Guess what I did. Give up?
Here’s a hint: it’s something that women my age typically have a hard time doing. It’s worse than trying to pull a camel through the eye of a needle. It’s like…it’s like…trying to pass off a Sumo wrestler as an anorexic.
(As a former anorexic, I’m allowed to make that joke. For all you P.C. readers out there.)
So, have you guessed the hard thing that I did yet? No?
All right, here it is:
I stuck to a decision.
I haven’t had any problems making a decision during the past few years. I’ve made plenty.
I’m going to delete my YouTube channel. I’m going to get serious with my YouTube channel. I’m going to write four novels a year. I’m never going to write another novel again in my life. I’m going to write and record my own music. What? Who am I kidding?
But a couple of weeks ago, I made a decision and stuck to it. Wait for it…
I’m going to be a novelist.
“Uh, yeah, Emily, newsflash, you have nine novels for sale in the Kindle store.”
See, that’s the thing. Writing a few novels doesn’t make you a novelist. Just like having a few yard sales doesn’t make you a business guru.
Deciding that you’re going to create a career out of writing novels is what makes you a novelist.
Seeing novel-writing as a business is what makes you a novelist.
I mean, makes me a novelist.

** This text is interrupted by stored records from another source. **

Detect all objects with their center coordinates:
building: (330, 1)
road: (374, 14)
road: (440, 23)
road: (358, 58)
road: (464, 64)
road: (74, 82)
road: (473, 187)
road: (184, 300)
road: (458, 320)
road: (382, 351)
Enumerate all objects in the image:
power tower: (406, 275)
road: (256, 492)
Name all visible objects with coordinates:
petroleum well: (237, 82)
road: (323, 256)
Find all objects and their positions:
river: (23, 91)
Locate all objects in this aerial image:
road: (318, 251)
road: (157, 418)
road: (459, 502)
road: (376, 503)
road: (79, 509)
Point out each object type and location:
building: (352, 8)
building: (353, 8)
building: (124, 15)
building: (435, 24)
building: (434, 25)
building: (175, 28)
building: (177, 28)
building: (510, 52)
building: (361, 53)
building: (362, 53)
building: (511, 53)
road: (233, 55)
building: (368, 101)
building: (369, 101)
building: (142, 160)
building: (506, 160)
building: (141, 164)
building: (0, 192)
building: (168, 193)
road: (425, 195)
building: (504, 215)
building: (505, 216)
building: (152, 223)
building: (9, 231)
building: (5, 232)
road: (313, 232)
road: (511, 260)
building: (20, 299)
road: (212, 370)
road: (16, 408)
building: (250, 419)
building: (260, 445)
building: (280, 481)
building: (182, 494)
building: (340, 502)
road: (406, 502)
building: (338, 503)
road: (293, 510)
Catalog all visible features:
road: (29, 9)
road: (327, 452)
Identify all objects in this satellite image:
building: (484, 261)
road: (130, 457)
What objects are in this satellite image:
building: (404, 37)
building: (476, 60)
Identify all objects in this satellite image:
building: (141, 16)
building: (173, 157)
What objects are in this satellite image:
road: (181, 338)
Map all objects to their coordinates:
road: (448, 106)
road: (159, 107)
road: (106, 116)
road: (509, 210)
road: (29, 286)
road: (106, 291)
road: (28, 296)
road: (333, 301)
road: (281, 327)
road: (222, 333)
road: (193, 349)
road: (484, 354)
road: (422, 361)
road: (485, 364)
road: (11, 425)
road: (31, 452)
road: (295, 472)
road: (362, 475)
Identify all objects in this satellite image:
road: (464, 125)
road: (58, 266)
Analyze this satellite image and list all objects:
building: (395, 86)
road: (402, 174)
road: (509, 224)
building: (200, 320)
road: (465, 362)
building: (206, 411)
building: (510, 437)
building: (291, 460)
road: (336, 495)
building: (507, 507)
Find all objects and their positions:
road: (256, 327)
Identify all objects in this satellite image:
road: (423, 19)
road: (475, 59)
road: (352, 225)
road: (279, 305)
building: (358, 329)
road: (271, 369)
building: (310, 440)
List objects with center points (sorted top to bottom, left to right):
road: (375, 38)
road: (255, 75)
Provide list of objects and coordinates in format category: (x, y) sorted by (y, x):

Unless you have a novel-writing career, and then, well, it’s you, too. Let’s start a club!
You will notice that I’ve made a few changes to this blog, a couple of them only in the past couple of days. The obvious one is the header. A professional author must have a professional-looking website, yes?
Then there is the sign-up form in the sidebar.
It’s not the first time I’ve ever had a sign-up form on a blog. Not the first time I’ve tried to build an e-mail list. But it is the first time I have no doubts that this time, I’m going to stick with it. I’m going to build an e-mail list of stark-raving-mad fans of my fiction.
Because everybody, and I mean EVERYBODY with any clout in the arena of selling books – including many Indie-published authors like myself – says that an e-mail list is the number one marketing tool that an author must have.
Other changes? I wrote an “About” page and published a “Contact” page. (PSST! I can practically guarantee that my About page is much more entertaining than the About page of any other author. So go read it!)
Just like a modern novelist should have on their website.
I want to publicly thank Brandon Sanderson, Howard Tayler, and Dan Wells of the “Writing Excuses” podcast, as well as Jim Rubart and Thomas Umstattd, Jr. of the “Novel Marketing” podcast for inadvertently giving me the kick in the rear that I needed to start getting serious about God’s call on my life.
And for facilitating a great miracle: a woman in perimenopause actually made a decision, and stuck to it!